“Siamo fatti per piacerci”, mi disse Gianroberto Casaleggio a proposito di Movimento 5 Stelle e Lega quando lo incontrai casualmente anni fa, a Milano, come autore di ChiareLettere, casa editrice che gli aveva affidato una consulenza per il web. Da allora ho seguito il filo del suo ragionamento, tanto che nel giugno del 2015 pubblicammo, proprio sul Tempo, la storia sul patto segreto tra Salvini e Grillo, seguita poi da altre dello stesso tenore negli anni successivi, tra lo scherno di tutti i più blasonati commentatori.
Casaleggio, visionario di destra, mi ha fatto riflettere sui temi comuni ai due schieramenti, dall’immigrazione al lavoro e al fisco, dalla normativa sul sistema bancario ai rapporti con l’Unione europea, dalla tutela dei risparmiatori ai vitalizi, ed anche sul rapporto di grande sintonia tra la base dei parlamentari leghisti e di quelli grillini, quasi tutti lontani dalle sirene e dalle lusinghe dei salotti romani.

SCOPO DELL'ESERCIZIO:
Continua l'estratto su Casaleggio e sull'intesa tra Movimento 5 Stelle e Lega, riprendendo dopo l'ultima frase riportata.

DATI FORNITI:
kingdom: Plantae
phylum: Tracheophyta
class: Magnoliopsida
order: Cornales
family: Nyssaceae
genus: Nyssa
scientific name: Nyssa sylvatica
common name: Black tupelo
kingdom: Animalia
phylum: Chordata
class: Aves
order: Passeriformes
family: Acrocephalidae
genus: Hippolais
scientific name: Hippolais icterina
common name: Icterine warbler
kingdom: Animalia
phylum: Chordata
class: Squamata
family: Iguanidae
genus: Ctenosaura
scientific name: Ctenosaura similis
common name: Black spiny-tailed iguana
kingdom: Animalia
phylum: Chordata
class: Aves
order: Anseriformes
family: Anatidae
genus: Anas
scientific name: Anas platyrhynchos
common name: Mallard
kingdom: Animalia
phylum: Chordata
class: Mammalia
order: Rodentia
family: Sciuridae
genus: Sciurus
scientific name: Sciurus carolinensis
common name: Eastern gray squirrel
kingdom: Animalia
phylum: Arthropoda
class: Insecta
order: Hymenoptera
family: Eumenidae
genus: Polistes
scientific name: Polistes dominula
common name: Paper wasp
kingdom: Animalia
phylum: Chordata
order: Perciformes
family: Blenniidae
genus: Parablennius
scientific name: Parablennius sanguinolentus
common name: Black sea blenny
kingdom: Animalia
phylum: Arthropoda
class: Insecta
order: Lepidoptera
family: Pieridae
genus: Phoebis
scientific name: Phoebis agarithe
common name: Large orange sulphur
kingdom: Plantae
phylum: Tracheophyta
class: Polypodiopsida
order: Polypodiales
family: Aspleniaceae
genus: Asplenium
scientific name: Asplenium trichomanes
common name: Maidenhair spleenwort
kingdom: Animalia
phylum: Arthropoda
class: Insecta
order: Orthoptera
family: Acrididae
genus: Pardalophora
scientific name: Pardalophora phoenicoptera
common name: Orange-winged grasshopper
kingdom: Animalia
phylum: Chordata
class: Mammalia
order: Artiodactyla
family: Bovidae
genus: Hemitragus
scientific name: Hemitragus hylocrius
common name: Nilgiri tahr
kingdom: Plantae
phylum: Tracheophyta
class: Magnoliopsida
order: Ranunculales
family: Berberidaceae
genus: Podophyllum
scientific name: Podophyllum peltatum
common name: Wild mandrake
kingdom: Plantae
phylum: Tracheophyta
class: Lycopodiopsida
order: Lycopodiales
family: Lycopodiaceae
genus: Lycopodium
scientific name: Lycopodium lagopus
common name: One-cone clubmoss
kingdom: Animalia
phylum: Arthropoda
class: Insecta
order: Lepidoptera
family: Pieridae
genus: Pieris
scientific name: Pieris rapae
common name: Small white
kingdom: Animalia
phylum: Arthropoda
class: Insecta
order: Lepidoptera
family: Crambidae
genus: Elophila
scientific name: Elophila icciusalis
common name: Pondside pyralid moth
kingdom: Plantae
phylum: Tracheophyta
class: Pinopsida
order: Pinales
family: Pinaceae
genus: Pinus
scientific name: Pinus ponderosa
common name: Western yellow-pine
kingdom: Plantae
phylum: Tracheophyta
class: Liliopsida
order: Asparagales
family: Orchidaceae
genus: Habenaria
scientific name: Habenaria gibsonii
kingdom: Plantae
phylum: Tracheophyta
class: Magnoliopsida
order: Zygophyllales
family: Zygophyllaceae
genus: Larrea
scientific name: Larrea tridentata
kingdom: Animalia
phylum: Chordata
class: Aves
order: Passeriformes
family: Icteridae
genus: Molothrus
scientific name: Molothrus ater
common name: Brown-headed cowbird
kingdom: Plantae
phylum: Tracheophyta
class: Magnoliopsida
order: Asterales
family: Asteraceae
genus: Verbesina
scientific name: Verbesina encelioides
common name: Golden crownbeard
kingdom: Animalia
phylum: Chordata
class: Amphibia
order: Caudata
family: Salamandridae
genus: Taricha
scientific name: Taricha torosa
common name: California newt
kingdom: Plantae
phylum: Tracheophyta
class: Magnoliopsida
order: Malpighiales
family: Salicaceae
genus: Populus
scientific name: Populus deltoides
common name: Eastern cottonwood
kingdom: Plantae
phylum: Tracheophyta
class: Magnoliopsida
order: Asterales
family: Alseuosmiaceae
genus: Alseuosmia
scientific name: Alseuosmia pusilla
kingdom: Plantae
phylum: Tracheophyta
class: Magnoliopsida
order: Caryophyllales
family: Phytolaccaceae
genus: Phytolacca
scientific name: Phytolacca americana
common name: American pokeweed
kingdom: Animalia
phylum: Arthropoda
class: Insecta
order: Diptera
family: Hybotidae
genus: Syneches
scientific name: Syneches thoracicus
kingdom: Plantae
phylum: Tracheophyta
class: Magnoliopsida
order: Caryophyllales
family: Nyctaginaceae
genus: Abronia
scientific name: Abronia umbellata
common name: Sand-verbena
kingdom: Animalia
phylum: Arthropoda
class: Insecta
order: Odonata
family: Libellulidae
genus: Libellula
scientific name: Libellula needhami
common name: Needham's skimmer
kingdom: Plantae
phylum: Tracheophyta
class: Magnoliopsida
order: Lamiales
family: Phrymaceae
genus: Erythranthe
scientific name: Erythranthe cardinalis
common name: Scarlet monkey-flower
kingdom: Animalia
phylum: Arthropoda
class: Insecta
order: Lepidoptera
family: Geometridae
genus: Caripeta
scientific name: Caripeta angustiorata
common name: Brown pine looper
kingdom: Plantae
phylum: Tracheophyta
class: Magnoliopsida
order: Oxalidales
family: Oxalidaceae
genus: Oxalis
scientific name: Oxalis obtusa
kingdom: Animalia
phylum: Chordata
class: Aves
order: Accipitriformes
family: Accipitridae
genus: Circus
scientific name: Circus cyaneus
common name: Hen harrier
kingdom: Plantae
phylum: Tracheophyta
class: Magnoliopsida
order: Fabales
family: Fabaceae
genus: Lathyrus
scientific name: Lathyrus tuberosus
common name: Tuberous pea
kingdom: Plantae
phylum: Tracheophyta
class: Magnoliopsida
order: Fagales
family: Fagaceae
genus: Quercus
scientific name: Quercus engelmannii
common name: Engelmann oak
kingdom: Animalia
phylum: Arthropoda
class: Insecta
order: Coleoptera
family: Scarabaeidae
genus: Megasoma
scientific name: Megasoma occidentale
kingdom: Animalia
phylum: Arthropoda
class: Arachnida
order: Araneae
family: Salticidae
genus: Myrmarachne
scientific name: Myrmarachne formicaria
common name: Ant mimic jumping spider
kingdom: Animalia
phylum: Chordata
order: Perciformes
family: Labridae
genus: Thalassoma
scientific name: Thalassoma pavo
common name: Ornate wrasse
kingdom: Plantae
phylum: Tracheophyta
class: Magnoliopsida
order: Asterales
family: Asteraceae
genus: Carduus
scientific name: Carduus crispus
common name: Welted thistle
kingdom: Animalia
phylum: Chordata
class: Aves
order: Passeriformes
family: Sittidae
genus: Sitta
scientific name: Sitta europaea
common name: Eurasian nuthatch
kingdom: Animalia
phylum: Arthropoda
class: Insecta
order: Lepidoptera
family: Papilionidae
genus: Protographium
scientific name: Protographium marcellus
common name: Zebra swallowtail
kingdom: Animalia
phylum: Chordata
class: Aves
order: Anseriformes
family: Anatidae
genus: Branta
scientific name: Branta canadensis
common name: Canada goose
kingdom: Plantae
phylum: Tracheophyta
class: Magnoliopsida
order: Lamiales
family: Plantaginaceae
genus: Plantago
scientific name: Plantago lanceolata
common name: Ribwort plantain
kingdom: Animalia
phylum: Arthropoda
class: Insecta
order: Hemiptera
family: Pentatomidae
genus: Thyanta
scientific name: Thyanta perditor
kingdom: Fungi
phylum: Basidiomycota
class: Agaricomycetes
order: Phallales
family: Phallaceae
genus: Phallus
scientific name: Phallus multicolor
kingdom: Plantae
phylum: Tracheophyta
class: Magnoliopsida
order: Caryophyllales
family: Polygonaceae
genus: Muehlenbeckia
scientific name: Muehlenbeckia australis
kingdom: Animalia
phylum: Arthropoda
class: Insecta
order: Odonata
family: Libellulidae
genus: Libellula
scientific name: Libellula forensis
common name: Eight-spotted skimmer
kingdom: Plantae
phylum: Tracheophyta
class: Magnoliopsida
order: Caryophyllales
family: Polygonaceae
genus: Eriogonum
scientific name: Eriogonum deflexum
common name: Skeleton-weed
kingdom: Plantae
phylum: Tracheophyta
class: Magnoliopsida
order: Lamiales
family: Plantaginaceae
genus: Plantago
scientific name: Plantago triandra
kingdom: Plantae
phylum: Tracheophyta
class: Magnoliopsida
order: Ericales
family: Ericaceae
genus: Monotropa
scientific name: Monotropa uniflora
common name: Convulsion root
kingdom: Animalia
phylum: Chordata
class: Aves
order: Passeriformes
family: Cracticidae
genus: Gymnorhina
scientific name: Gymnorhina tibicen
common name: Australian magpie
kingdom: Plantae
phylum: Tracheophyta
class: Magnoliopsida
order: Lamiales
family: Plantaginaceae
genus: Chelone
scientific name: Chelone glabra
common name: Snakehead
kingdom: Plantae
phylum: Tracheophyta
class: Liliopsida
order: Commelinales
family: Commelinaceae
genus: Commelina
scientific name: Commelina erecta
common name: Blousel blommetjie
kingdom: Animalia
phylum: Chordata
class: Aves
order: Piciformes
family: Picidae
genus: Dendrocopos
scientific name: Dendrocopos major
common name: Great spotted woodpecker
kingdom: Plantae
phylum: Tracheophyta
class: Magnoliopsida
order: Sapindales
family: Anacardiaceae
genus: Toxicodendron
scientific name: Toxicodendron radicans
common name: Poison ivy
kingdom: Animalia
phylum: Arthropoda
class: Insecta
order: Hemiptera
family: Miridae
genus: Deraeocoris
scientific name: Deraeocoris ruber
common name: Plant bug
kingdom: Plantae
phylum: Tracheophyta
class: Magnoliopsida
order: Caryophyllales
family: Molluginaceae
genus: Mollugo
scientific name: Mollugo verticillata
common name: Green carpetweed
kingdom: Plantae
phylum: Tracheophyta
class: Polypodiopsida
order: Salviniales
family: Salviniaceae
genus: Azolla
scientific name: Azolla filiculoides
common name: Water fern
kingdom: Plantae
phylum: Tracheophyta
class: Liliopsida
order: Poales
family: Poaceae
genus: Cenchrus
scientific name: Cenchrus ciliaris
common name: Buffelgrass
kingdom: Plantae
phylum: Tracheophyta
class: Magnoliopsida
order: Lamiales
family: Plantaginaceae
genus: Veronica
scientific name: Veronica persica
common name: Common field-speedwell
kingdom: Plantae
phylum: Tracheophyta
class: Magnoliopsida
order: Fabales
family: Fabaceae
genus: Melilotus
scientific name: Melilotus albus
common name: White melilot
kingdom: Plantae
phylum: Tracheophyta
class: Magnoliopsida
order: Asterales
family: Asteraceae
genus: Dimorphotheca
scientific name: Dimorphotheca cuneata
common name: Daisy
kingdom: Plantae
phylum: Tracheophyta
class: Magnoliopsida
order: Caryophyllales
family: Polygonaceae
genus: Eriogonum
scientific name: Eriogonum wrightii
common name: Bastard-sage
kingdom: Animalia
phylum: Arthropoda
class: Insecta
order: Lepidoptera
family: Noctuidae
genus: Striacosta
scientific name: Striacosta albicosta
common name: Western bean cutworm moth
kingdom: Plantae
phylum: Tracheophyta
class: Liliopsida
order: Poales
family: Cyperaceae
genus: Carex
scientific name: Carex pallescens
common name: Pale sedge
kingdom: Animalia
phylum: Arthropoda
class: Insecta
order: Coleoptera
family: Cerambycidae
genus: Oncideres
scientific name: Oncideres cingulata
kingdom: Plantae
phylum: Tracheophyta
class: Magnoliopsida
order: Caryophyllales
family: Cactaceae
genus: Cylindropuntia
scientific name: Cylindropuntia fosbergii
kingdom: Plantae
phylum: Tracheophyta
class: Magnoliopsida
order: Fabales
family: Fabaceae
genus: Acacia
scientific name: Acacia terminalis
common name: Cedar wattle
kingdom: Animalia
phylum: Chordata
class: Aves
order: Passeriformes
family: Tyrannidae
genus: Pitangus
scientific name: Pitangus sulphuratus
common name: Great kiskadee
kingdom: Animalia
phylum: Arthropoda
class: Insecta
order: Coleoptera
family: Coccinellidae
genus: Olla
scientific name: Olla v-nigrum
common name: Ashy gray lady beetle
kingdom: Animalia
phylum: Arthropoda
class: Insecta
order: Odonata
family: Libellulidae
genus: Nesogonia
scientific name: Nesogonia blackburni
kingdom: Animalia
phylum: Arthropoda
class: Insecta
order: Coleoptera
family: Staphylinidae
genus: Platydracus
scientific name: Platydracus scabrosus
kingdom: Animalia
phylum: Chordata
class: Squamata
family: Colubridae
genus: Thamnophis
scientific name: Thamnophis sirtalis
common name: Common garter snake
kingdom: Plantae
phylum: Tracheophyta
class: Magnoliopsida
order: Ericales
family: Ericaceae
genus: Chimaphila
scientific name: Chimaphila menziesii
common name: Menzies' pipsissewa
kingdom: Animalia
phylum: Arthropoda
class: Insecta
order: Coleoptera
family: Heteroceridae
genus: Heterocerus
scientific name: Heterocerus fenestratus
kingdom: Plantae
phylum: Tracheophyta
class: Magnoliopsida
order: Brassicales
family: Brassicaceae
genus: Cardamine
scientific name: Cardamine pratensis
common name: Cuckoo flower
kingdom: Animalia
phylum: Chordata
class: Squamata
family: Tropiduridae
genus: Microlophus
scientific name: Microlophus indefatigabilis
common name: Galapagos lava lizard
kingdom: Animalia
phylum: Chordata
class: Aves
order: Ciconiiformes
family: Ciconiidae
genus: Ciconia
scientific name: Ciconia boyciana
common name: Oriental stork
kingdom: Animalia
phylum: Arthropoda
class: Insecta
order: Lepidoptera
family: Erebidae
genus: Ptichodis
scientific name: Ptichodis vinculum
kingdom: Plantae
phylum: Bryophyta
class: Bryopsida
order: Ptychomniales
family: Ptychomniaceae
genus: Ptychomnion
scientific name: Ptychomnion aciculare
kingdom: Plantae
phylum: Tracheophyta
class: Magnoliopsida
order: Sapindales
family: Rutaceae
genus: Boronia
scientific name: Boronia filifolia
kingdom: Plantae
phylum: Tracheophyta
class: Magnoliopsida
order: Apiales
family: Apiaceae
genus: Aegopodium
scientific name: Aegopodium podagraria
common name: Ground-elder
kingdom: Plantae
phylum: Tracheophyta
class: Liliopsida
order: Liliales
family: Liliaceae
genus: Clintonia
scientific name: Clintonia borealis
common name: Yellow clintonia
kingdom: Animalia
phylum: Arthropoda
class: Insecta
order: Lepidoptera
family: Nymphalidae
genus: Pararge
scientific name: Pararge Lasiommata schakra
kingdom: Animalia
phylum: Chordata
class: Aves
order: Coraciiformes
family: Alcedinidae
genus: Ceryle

RISULTATO:
Casaleggio, nella sua genialità, era soprattutto un sognatore. Ma un sognatore del potere, il primo a capire come trasformare le performance contro Enel, Telecom ed Eni di un burlone di talento, Beppe Grillo, in una straordinaria macchina di protesta: i famosi “Vaffa-day” che hanno fatto innamorare 11 milioni di italiani, pur con una classe dirigente senza storia ed esperienza, dalla Raggi all’Appendino, da Di Maio a Di Battista.
Nello stesso tempo, dall’altra parte, mentre Matteo Renzi continuava a macinare errori, cresceva un ragazzotto della borghesia milanese, Matteo Salvini, con buoni studi, una straordinaria forza fisica che gli permetteva, e gli permette ancora, di essere onnipresente e di stringere migliaia di mani al giorno, e con un sogno nel cassetto: fare della Lega Nord di Umberto Bossi, disastrata da scandali e scandaletti, un partito che riuscisse a prendere voti perfino al Sud, per esempio in Puglia, con l’intuizione di battere su temi sensibili come l’immigrazione, la burocrazia e le tasse che sono diventati l’incubo degli italiani.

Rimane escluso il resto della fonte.